Justin est un petit bébé surprise. Ma fête, des sushis, du vin et des rapprochements ont donné Justin. Ariane avait 6 mois et venait de passer à travers deux hospitalisations. Nous n’avions même pas de diagnostic encore.

C’est en cuisinant des pâtes aux fruits de mer que j’ai réalisé que j’étais enceinte. Chaque femme a son signe qui ne trompe pas. Moi, c’est mon odorat qui devient extra puissant et les nausées. La seule fois de ma vie où j’ai souhaité avoir une gastro, c’est ce jour-là.

Dès que j'ai vu les lignes apparaître sur le test de grossesse, je me suis mise à pleurer. Ce n’était pas le temps du tout! Ariane était trop petite et malade! Nous passions notre temps sur l’autoroute 20 entre Rimouski et Montréal pour ses suivis médicaux! Je faisais de la physiothérapie avec elle chaque semaine! Je ne pouvais pas. On ne pouvait pas. Je ne le garderai pas.

J’avais le cœur en miettes. En mille miettes. Mon conjoint aussi. Nous étions démolis, mais ce n’était pas raisonnable. Par contre, ma raison et mon cœur ne s’entendaient pas. Je voulais le garder. Il irait bien lui. Je le sentais. Mon conjoint me prenait dans ses bras en me disant que je ne le savais pas, qu’on ne pouvait pas.

C’est Marie-Claude Savard qui nous a fait changer d’idée. Non je ne la connais pas, mais elle était chroniqueuse aux sports à Salut Bonjour et en nomination au Gala Artis.  J’avais vu passer sur les réseaux sociaux l’annonce de la mort de sa mère quelques semaines avant. Sachant qu’elle avait aussi perdu son père peu de temps avant ce décès, je la trouvais très courageuse d’être présente pour accepter son prix remis pour son animation d’une émission de boxe à Canal Vox. Par contre, je n’aurais jamais cru que son discours changerait le cours de ma soirée, de ma vie et surtout celle de Justin.

C’est en pleurs qu’elle accepta son prix, en mentionnant que la récente mort de sa maman et celle de son père il y a quelques mois l’a laissait orpheline. Elle n’avait ni frère ni sœur. Elle était seule au monde.
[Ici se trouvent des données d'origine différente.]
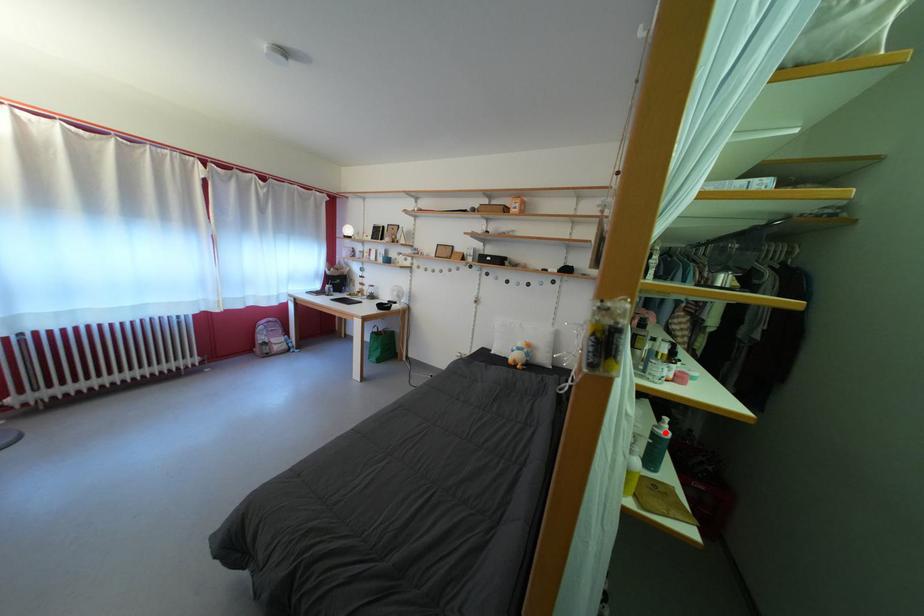
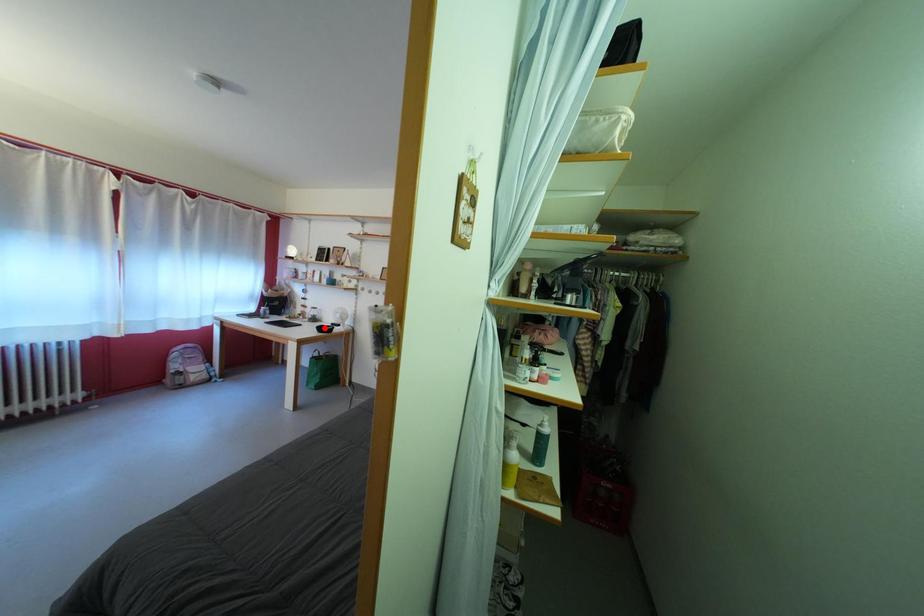
I am providing you with two images of the same scene from different viewpoints. A red point is marked on the first image and another point is marked on the second image. Do the highlighted points in image1 and image2 indicate the same real-world spot?

No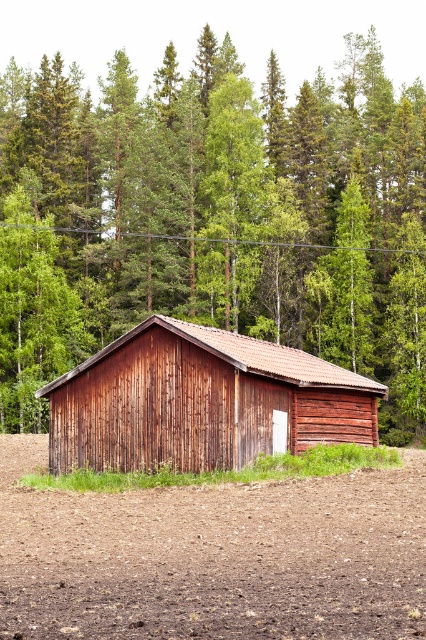
You are standing in front of the rustic wooden barn and notice two points marked on the ground. One is labeled as point (368,324) and the other as point (368,612). Which point is closer to the barn?

Point (368,324) is behind point (368,612), so point (368,612) is closer to the barn.

You are standing at the origin point in a rural area and want to locate the brown wooden house at center. According to the coordinates provided, in which direction should you move to reach it?

The brown wooden house at center is located at coordinates approximately 0.339 on the x axis and 0.502 on the y axis. Since you are at the origin point, you should move northeast to reach it.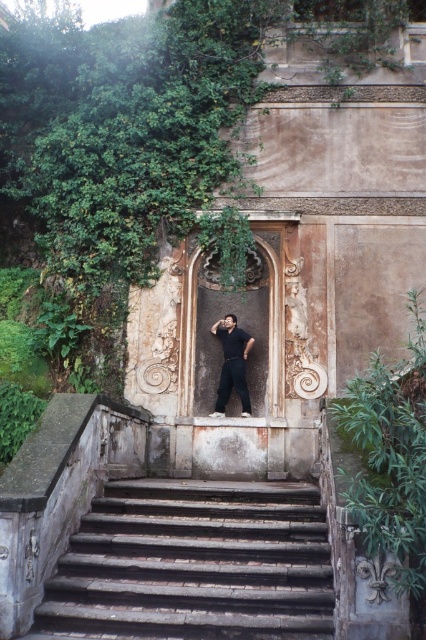
Does dark gray stone stairs at center have a larger size compared to dark gray cotton pants at center?

Indeed, dark gray stone stairs at center has a larger size compared to dark gray cotton pants at center.

Is the position of dark gray stone stairs at center more distant than that of dark gray cotton pants at center?

No, it is not.

This screenshot has height=640, width=426. Describe the element at coordinates (195, 564) in the screenshot. I see `dark gray stone stairs at center` at that location.

Identify the location of dark gray stone stairs at center. The image size is (426, 640). (195, 564).

Between rustic stone door at center and dark gray cotton pants at center, which one appears on the right side from the viewer's perspective?

From the viewer's perspective, rustic stone door at center appears more on the right side.

How far apart are rustic stone door at center and dark gray cotton pants at center?

rustic stone door at center and dark gray cotton pants at center are 84.38 centimeters apart.

Does point (186, 369) lie behind point (238, 392)?

No, it is in front of (238, 392).

I want to click on rustic stone door at center, so click(x=275, y=324).

Does green leafy ivy at lower right have a lesser height compared to rustic stone door at center?

Yes, green leafy ivy at lower right is shorter than rustic stone door at center.

Is point (425, 368) less distant than point (270, 365)?

Yes, point (425, 368) is closer to viewer.

Does point (420, 557) come behind point (189, 381)?

That is False.

Where is `green leafy ivy at lower right`? green leafy ivy at lower right is located at coordinates (391, 456).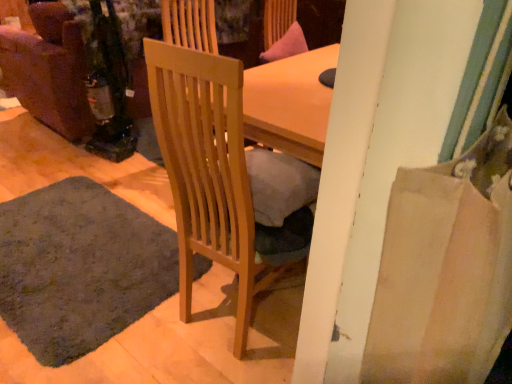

Il n’en fallut pas plus pour que mon conjoint soit ému et moi aussi. Nous allions vieillir et mourir un jour. Qui veillerait sur Ariane, une fois que nous ne serons plus en mesure de le faire? Je ne voulais pas avoir un deuxième enfant pour lui transmettre nos responsabilités de parents, mais de savoir qu’elle deviendrait orpheline, seule au monde, à notre mort me fit mal.   

Ce soir-là, Marie-Claude Savard a gagné un trophée Artis, mais son discours nous a portés à réflexion et a permis de faire la connaissance d’un petit garçon qui a maintenant 5 ans et qui est plus que formidable. La peur me dictait de me faire avorter. Mon cœur m’a crié de le garder. Mon cœur avait raison.

Nous avons pris un risque, car à l’époque nous n’avions aucune idée ce qu’avait notre fille. Mais même si ce fut essoufflant, épuisant par moment que Justin et Ariane n’aient que quelque mois de différence, nous n'avons pas de regrets. Ils ont une belle relation et je suis persuadée qu'ils sont bénéfiques autant pour l'un que pour l'autre.

Justin est, à ce jour, le plus beau risque que j’ai pris. Chaque fois qu’une personne me rappelle que lui aussi aurait pu naître avec une maladie ou une différence, je lui réponds que personne n’est à l’abri de ça. Devenir parent est un contrat à vie. Un enfant peut devenir handicapé suite à un accident ou une maladie. Il ne vient pas avec une police d'assurance parce qu'il est né en parfaite santé.

Les futurs parents, nous croyons souvent que ça n'arrive qu’aux autres. Dans les faits, à chaque grossesse nous nous exposons à la maladie, le handicap ou la différence. Une grossesse est un coup de dés, beaucoup plus que l’on puisse imaginer, tant que cette réalité ne nous a pas touchés.